I need not say that this of itself is inequitable. It would be manifestly unjust that Surroop should get back the property, and at the same time keep in his pocket the money for which he sold it; and there is nothing certainly in this case by reason of which the plaintiff ought to stand in a better position than Surroop. I have no doubt that the Court was bound in equity to treat the sale of Surroop to the defendant as a valid sale. If Surroop was of age at the time of the sale, he could not afterwards recall his act. If he was a minor which, on the finding of the Judge himself, is at any rate doubtful, everything in the case, including the mode in which the suit is brought, goes to prove that he ratified that sale, and he has certainly taken no step whatever to repudiate it. With regard to the property which the defendant obtained from Bishen Dassee, the Judge was not correct in holding that the production of the kobala was necessary to enable him to determine the issue between the parties in favor of the defendant.

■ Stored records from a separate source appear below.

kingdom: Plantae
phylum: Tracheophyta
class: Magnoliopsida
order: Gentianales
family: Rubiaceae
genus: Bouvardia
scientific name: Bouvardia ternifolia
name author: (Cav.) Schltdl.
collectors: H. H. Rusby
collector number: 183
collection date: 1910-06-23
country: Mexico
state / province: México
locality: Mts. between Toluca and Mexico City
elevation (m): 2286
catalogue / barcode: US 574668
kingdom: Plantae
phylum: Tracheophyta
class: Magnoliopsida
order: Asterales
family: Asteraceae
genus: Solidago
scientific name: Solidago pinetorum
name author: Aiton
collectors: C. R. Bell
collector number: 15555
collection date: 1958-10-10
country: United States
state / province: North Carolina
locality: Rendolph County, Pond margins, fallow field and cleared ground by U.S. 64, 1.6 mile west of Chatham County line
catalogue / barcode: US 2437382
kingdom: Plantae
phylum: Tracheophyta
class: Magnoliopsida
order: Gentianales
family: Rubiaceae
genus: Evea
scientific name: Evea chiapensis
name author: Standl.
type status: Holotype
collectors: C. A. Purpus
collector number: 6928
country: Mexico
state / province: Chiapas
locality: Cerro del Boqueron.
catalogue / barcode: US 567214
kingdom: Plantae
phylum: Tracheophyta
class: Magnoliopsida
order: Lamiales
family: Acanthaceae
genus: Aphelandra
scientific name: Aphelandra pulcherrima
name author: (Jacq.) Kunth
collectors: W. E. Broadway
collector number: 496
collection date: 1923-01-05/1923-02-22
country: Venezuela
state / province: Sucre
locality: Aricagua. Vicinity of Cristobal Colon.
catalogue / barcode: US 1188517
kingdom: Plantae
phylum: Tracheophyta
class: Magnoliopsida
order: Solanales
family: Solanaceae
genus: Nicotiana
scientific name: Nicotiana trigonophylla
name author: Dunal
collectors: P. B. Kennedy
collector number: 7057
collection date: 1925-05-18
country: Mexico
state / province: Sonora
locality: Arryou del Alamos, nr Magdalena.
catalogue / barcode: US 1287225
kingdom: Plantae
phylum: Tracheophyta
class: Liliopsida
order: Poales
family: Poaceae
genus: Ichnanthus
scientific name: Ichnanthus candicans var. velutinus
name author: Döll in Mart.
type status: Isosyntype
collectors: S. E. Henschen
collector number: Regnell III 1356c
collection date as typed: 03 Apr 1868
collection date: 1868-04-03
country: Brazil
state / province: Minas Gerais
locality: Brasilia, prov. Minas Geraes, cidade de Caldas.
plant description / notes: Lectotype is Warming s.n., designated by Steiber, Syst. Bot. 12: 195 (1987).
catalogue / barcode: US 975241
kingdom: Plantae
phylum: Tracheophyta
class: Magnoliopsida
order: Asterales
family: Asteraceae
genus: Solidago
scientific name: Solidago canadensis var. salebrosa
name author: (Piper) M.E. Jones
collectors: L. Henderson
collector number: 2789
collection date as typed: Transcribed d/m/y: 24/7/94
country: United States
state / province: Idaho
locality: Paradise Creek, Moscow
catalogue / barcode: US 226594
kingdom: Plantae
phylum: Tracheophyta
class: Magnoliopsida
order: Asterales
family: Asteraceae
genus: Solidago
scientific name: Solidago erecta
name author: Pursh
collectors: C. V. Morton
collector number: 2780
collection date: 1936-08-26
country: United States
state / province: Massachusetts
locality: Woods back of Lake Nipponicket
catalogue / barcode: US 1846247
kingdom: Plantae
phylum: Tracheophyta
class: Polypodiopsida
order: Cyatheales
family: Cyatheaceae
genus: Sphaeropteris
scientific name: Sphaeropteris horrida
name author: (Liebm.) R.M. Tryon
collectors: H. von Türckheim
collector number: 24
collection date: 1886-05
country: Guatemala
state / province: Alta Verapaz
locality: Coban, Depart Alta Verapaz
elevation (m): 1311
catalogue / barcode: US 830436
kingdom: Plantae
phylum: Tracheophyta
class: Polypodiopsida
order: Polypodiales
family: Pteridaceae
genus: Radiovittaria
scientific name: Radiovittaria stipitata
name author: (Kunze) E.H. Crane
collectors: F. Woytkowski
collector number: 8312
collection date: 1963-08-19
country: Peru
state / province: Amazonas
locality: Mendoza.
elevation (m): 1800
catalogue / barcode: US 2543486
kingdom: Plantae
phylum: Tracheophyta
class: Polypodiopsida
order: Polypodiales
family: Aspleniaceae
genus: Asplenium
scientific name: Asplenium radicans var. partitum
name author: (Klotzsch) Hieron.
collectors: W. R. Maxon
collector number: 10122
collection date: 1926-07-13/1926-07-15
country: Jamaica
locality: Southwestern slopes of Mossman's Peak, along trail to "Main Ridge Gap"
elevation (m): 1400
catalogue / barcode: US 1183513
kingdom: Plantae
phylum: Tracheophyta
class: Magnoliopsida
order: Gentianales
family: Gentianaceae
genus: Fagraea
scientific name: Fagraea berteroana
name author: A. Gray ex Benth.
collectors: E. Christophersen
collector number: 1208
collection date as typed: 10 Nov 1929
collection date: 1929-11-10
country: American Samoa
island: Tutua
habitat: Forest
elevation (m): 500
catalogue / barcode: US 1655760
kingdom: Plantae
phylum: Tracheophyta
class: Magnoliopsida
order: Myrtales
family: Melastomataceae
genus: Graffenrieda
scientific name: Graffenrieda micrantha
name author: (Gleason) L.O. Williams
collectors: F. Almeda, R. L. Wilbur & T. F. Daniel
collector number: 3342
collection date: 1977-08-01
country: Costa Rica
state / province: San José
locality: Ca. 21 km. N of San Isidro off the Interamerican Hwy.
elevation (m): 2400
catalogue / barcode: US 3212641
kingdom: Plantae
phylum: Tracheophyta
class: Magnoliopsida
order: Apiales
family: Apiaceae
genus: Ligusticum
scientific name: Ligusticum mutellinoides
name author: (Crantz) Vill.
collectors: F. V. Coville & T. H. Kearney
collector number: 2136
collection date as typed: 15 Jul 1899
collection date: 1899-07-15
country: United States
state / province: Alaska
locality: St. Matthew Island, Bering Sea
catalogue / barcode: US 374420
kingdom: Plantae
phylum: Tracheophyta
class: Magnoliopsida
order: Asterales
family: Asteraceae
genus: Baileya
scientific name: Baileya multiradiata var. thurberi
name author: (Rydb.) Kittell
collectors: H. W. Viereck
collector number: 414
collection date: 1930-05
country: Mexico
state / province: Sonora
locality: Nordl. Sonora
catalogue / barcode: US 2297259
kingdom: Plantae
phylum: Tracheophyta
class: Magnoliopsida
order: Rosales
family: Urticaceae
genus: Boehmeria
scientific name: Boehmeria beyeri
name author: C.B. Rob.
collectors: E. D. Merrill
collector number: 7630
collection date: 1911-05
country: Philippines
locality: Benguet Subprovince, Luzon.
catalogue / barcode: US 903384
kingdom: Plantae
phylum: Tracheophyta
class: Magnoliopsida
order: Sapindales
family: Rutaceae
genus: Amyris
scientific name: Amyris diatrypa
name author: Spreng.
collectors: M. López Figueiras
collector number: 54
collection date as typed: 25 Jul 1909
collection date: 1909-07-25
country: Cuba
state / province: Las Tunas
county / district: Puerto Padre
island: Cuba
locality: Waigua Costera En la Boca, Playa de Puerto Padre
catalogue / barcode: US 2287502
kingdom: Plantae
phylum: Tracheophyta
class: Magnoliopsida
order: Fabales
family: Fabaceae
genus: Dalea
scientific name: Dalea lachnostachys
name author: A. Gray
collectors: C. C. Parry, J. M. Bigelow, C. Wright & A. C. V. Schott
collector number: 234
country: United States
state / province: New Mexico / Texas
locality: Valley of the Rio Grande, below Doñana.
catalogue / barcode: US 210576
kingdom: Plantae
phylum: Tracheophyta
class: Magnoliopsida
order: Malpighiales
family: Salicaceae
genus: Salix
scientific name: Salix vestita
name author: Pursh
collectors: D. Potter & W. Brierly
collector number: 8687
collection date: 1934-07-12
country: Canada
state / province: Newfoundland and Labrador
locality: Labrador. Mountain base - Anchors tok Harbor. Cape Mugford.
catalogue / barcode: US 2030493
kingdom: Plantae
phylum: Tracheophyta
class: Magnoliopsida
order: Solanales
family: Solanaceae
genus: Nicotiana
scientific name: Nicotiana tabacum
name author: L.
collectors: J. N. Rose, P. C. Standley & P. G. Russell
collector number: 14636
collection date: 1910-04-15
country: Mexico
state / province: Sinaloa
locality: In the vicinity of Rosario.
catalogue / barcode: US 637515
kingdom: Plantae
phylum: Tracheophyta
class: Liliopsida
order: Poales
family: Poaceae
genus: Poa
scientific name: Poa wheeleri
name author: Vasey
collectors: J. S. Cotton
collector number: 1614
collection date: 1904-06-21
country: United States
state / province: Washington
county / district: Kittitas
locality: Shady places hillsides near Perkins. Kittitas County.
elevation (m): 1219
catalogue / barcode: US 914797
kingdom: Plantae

It appears that the factum of sale was not really disputed, but the plaintiff only urged that the sale was a sale by a Hindu widow under circumstances which did not bind the reversionary heir. The Judge ought to have confined himself to the enquiry whether the sale by Bishen Dassee was valid as against the reversionary heir. He ought not to have gone behind the only question which the parties raised, to enquire whether there was such a sale or not.
We think that, so far as regards the property which was the subject of the conveyance of Surroop, the decision of both the lower Courts must be reversed, and the plaintiff''s suit must be dismissed.
But as regards the property which was the subject of the conveyance from Bishen Dassee the decision of the lower Appellate Court for trial of the issue, whether or not the consideration for that sale was such as to make the sale binding as against the reversionary heir; or, in the alternative, whether the then next reversionary heir consented to the sale.
We think that the plaintiff must pay the defendant one-third of his costs in both the lower Courts and in this Court. The remaining costs will abide the result of the inquiry on remand.
a Special Appeal, No. 2846 of 1869, from a decree of the Additional Sub-ordinate Judge of Mymensing, dated the 8th September 1869, reversing a decree of the Munsif of that district, dated the 24th December 1868.
b Special Appeal, No. 2604 of 1869, against the decree of the Sylhet, dated the 25th August 1869 affirming a decree of the Munsif of that district, dated the 30th April 1869.